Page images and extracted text
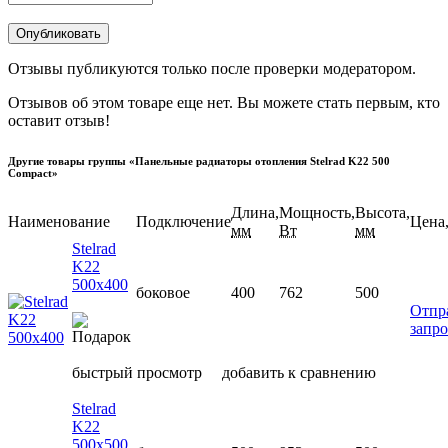
Отзывы публикуются только после проверки модератором.
Отзывов об этом товаре еще нет. Вы можете стать первым, кто
оставит отзыв!
Другие товары группы «Панельные радиаторы отопления Stelrad K22 500
Compact»
Длина,
Мощность,
Высота,
Наименование
Подключение
Цена,
мм
Вт
мм
Stelrad
K22
500х400
боковое
400
762
500
Отпр
запро
быстрый просмотр
добавить к сравнению
Stelrad
K22
500х500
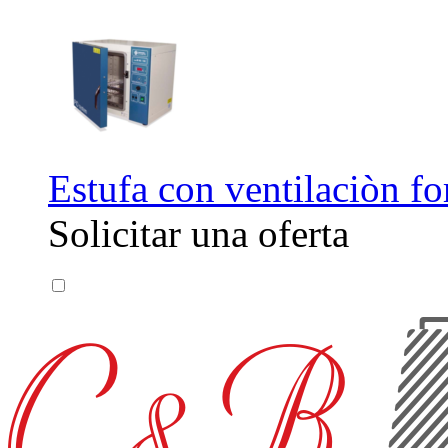
Estufa con ventilaciòn fo
Solicitar una oferta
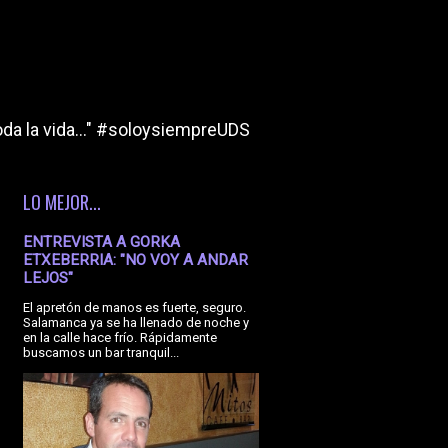
da la vida..." #soloysiempreUDS
LO MEJOR...
ENTREVISTA A GORKA
ETXEBERRIA: "NO VOY A ANDAR
LEJOS"
El apretón de manos es fuerte, seguro.
Salamanca ya se ha llenado de noche y
en la calle hace frío. Rápidamente
buscamos un bar tranquil...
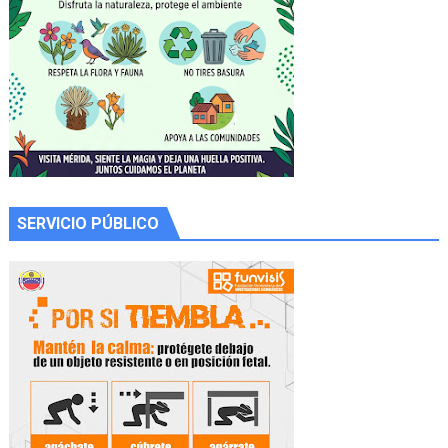
SERVICIO PÚBLICO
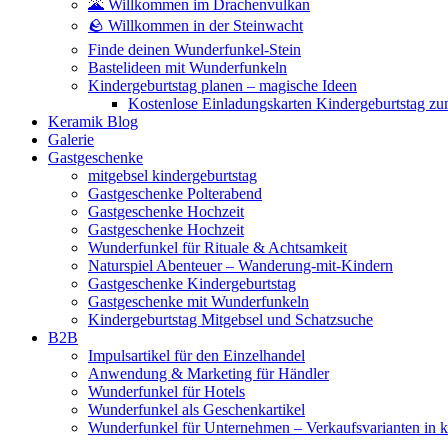
🌋 Willkommen im Drachenvulkan
🪨 Willkommen in der Steinwacht
Finde deinen Wunderfunkel-Stein
Bastelideen mit Wunderfunkeln
Kindergeburtstag planen – magische Ideen
Kostenlose Einladungskarten Kindergeburtstag z
Keramik Blog
Galerie
Gastgeschenke
mitgebsel kindergeburtstag
Gastgeschenke Polterabend
Gastgeschenke Hochzeit
Gastgeschenke Hochzeit
Wunderfunkel für Rituale & Achtsamkeit
Naturspiel Abenteuer – Wanderung-mit-Kindern
Gastgeschenke Kindergeburtstag
Gastgeschenke mit Wunderfunkeln
Kindergeburtstag Mitgebsel und Schatzsuche
B2B
Impulsartikel für den Einzelhandel
Anwendung & Marketing für Händler
Wunderfunkel für Hotels
Wunderfunkel als Geschenkartikel
Wunderfunkel für Unternehmen – Verkaufsvarianten in kr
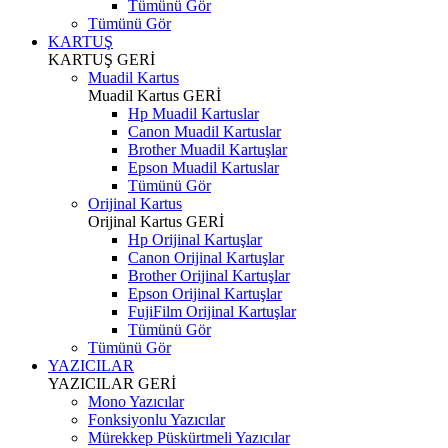
Tümünü Gör
Tümünü Gör
KARTUŞ
KARTUŞ
GERİ
Muadil Kartus
Muadil Kartus
GERİ
Hp Muadil Kartuslar
Canon Muadil Kartuslar
Brother Muadil Kartuşlar
Epson Muadil Kartuslar
Tümünü Gör
Orijinal Kartus
Orijinal Kartus
GERİ
Hp Orijinal Kartuşlar
Canon Orijinal Kartuşlar
Brother Orijinal Kartuşlar
Epson Orijinal Kartuşlar
FujiFilm Orijinal Kartuşlar
Tümünü Gör
Tümünü Gör
YAZICILAR
YAZICILAR
GERİ
Mono Yazıcılar
Fonksiyonlu Yazıcılar
Mürekkep Püskürtmeli Yazıcılar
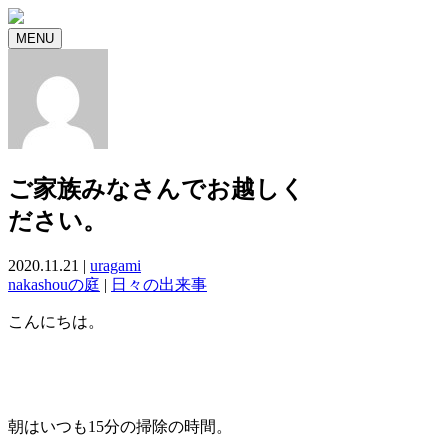
MENU
ご家族みなさんでお越しく
ださい。
2020.11.21 |
uragami
nakashouの庭
|
日々の出来事
こんにちは。
朝はいつも15分の掃除の時間。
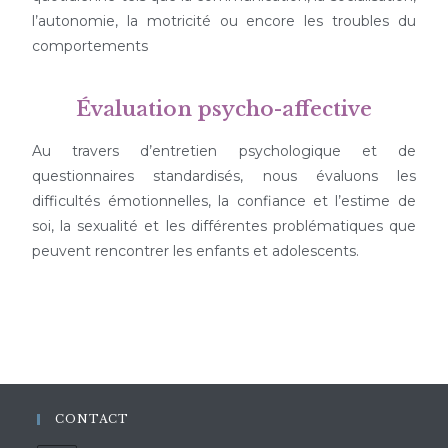
l’autonomie, la motricité ou encore les troubles du
comportements
Évaluation psycho-affective
Au travers d’entretien psychologique et de
questionnaires standardisés, nous évaluons les
difficultés émotionnelles, la confiance et l’estime de
soi, la sexualité et les différentes problématiques que
peuvent rencontrer les enfants et adolescents.
CONTACT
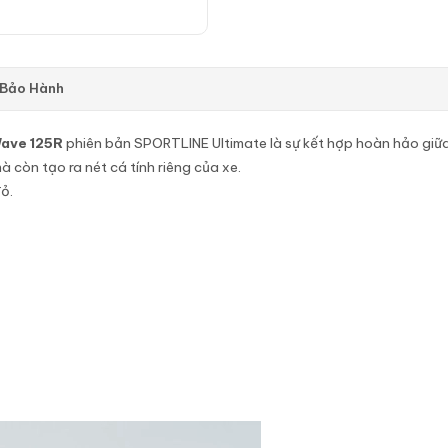
 Bảo Hành
Wave 125R
phiên bản SPORTLINE Ultimate là sự kết hợp hoàn hảo giữa 
 còn tạo ra nét cá tính riêng của xe.
ỏ.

◆ What you are asked to do
With the pictures left out, copy exactly the lines from the one containing "Anwendung & Marketing für Händler" through the final line of the records above, both included.

◆ Output for this task
Anwendung & Marketing für Händler
Wunderfunkel für Hotels
Wunderfunkel als Geschenkartikel
Wunderfunkel für Unternehmen – Verkaufsvarianten in kr
Tümünü Gör
Tümünü Gör
KARTUŞ
KARTUŞ
GERİ
Muadil Kartus
Muadil Kartus
GERİ
Hp Muadil Kartuslar
Canon Muadil Kartuslar
Brother Muadil Kartuşlar
Epson Muadil Kartuslar
Tümünü Gör
Orijinal Kartus
Orijinal Kartus
GERİ
Hp Orijinal Kartuşlar
Canon Orijinal Kartuşlar
Brother Orijinal Kartuşlar
Epson Orijinal Kartuşlar
FujiFilm Orijinal Kartuşlar
Tümünü Gör
Tümünü Gör
YAZICILAR
YAZICILAR
GERİ
Mono Yazıcılar
Fonksiyonlu Yazıcılar
Mürekkep Püskürtmeli Yazıcılar
MENU
ご家族みなさんでお越しく
ださい。
2020.11.21 |
uragami
nakashouの庭
|
日々の出来事
こんにちは。
朝はいつも15分の掃除の時間。
l’autonomie, la motricité ou encore les troubles du
comportements
Évaluation psycho-affective
Au travers d’entretien psychologique et de
questionnaires standardisés, nous évaluons les
difficultés émotionnelles, la confiance et l’estime de
soi, la sexualité et les différentes problématiques que
peuvent rencontrer les enfants et adolescents.
CONTACT
 Bảo Hành
Wave 125R
phiên bản SPORTLINE Ultimate là sự kết hợp hoàn hảo giữa 
 còn tạo ra nét cá tính riêng của xe.
ỏ.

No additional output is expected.